Lindawati: Rumah Reyot, Anak Sakit, Bantuan Pemerintah Tak Pernah Dapat Lagi
Lindawati, warga Kota Binjai, hidup dalam keterbatasan bersama keluarganya di sebuah rumah reyot yang nyaris roboh. Ia harus merawat anaknya yang sakit sejak kecil, sementara kondisi ekonomi keluarga jauh dari kata layak.
Sehari-hari, Lindawati bekerja serabutan demi menghidupi keempat anaknya, namun penghasilan yang minim tak cukup untuk kebutuhan sehari-hari, apalagi biaya berobat. Ironisnya, sejak beberapa tahun terakhir, ia tak lagi menerima bantuan dari pemerintah, baik berupa sembako, bantuan tunai, maupun layanan kesehatan seperti BPJS gratis. Lindawati berharap ada perhatian serius dari pemerintah setempat agar keluarganya bisa mendapatkan bantuan layak demi kelangsungan hidup dan kesehatan anaknya.
Lindawati, 45 tahun, warga Jalan Danau Sentani, Lingkungan IV, Kelurahan Tunggurono, Kecamatan Binjai Timur, tidak pernah mendapatkan bantuan apapun dari pemerintah pasca Covid-19. Padahal, kehidupan Lindawati tergolong miskin.

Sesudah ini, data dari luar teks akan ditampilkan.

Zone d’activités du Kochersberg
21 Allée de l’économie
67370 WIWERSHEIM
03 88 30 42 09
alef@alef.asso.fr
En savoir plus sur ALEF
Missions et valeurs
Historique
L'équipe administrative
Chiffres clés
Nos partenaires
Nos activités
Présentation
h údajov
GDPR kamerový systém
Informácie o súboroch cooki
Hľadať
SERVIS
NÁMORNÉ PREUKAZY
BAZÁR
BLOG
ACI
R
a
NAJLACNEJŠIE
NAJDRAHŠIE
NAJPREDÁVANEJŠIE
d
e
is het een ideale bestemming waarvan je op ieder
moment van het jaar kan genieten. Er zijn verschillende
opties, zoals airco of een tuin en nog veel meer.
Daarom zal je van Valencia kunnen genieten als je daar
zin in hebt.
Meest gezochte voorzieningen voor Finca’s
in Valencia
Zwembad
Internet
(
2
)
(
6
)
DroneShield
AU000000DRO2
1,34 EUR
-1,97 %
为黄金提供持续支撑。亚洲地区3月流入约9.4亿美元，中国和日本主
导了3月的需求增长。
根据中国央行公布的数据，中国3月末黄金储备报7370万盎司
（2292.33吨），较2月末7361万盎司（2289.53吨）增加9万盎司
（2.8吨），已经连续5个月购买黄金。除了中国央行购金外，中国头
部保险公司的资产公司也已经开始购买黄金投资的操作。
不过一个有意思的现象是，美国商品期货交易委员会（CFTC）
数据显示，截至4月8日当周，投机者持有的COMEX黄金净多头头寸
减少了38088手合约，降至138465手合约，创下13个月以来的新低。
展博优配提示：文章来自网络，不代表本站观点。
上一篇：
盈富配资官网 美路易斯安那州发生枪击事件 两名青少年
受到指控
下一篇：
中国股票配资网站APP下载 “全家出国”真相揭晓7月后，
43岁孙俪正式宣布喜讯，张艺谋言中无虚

Suami Lindawati adalah seorang kuli bangunan. Ia memiliki tiga anak yang masih kecil. Lindawati mengatakan bahwa dia pernah bertanya kepada pemerintah setempat kenapa keluarganya tidak mendapat bantuan.
“Jawaban pemerintah, keluarga saya tidak masuk dalam data penerima manfaat. Harapannya kalau bisa dibantu ya dibantu. Saya kan ada anak masih kecil-kecil yang sekolah. Ya mohonlah Pak dibantu. Dulu pernah menerima bantuan ketika Covid 19. Setelah itu tidak pernah terima sama sekali,” ujar Lindawati saat ditemui di rumahnya, Selasa (29/7/2025).
Linda mengatakan, salah satu anaknya saat ini sedang sakit tumor. Ia juga meminta agar pemerintah dapat membantu pengobatan anaknya tersebut.
“Katanya sekarang KIS sudah tidak ada lagi, makanya kemarin sewaktu operasi pertama kali terpaksa harus pakai BPJS mandiri. Sekarang, sudah nggak ada uang buat berobat, jadi kami tidak bisa pakai BPJS mandiri lagi,” ucapnya.
Baca juga : Rekening Rakyat Diblokir: Salah Kaprah, Sesat Nalar!
Pantauan wartawan , rumah Lindawati terlihat sudah reyot. Beberapa bagian atapnya sudah bocor.
Di lain kesempatan, Lurah Tunggurono, Agus, berjanji segera mendatangi kediaman Lindawati. Jika memang benar selama ini keluarga Lindawati tidak pernah menerima bantuan, maka pihaknya akan segera melakukan pendataan.
“Nanti kami akan turun untuk mengeceknya,” ujarnya.